Malgré la gravité des accusations, la nouvelle a eu peu d'échos en Amérique latine. Les médias péruviens ont peu repris l'information, et les deux principaux quotidiens argentins, El Clarin et La Nación, n'y ont pas consacré une ligne de brève pour l'instant. «Omertà» latine? En fait, les révélations de David Yallop ne font qu'étayer des soupçons et accusations émis depuis plusieurs années. «Il y a de fortes évidences quant à l'utilisation de drogue par les Argentins, argumente-t-il par exemple. Pour éviter sa détection, les prélèvements d'urine étaient livrés au docteur via le porteur d'eau de l'équipe.» Or, le dopage argentin tient du secret de Polichinelle, connu mais jamais prouvé. En 1998, dans les colonnes d'«El Comercio», le Péruvien Jaime Duarte, l'un des joueurs du match catastrophe, révélait déjà que «les Argentins avaient les yeux exorbités. Quand je me heurtais à Oscar Ortiz, avec qui j'avais souvent joué, il ne me reconnaissait pas.»
Par ailleurs, lorsque Yallop met en doute la probité de l'entraîneur en évoquant des choix de remplaçants inexpérimentés, il fait écho à une vieille controverse sur le choix en cours de partie de Roberto Rojas, «un type qui n'avait jamais joué en équipe nationale», comme le rappelait, vingt ans après, son coéquipier Ramon Quiroga dans une interview à La Nación.
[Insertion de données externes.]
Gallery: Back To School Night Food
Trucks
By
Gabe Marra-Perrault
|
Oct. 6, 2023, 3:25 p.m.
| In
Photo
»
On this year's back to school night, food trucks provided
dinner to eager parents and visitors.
Ce dernier, surnommé «le fou», amenait déjà de l'eau au moulin de la thèse des pots-de-vin: «Les milieux de terrain n'arrêtaient personne pendant le match. Sur le but de Tarantini, Manzo (ndlr, l'un des milieux de terrain) se baisse et le laisse aller au but. Gorriti (ndlr, un autre Péruvien) offre un autre but.»
Les nombreuses et vieilles rumeurs de corruption flirtent parfois avec la limite du hors-jeu, comme celle, évoquée par un journaliste argentin, selon laquelle seuls les Noirs de l'équipe auraient été payés. Mais elles ne font pas des Argentins les seuls méchants de l'affaire. Le Brésil, qui pouvait se qualifier si les Péruviens ne perdaient qu'avec trois buts de différence, leur aurait ainsi proposé une prime de 5000 dollars pour éliminer l'Argentine. «Quelqu'un nous a raconté qu'il y aurait des terrains à Rio si le Brésil se qualifiait, mais personne ne m'a parlé de 5000 dollars», précise Quiroga dans la même interview, sur laquelle il est ensuite revenu dans des circonstances controversées, trop tard pour calmer les soupçons.
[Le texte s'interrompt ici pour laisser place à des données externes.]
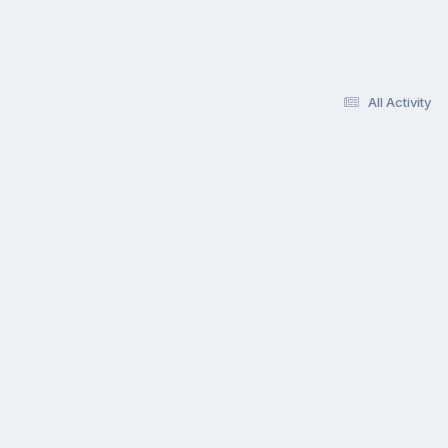
All Activity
Pour couronner l'histoire, le sort s'est acharné sur les responsables, volontaires ou non, de la trop mémorable déroute. L'entraîneur Marcos Calderon est mort dans un accident, de même que l'inexpérimenté remplaçant Roberto Rojas. Et pour certains joueurs, comme Quiroga, ces coups du sort sont des preuves plus frappantes que toutes les enquêtes de journalistes anglais.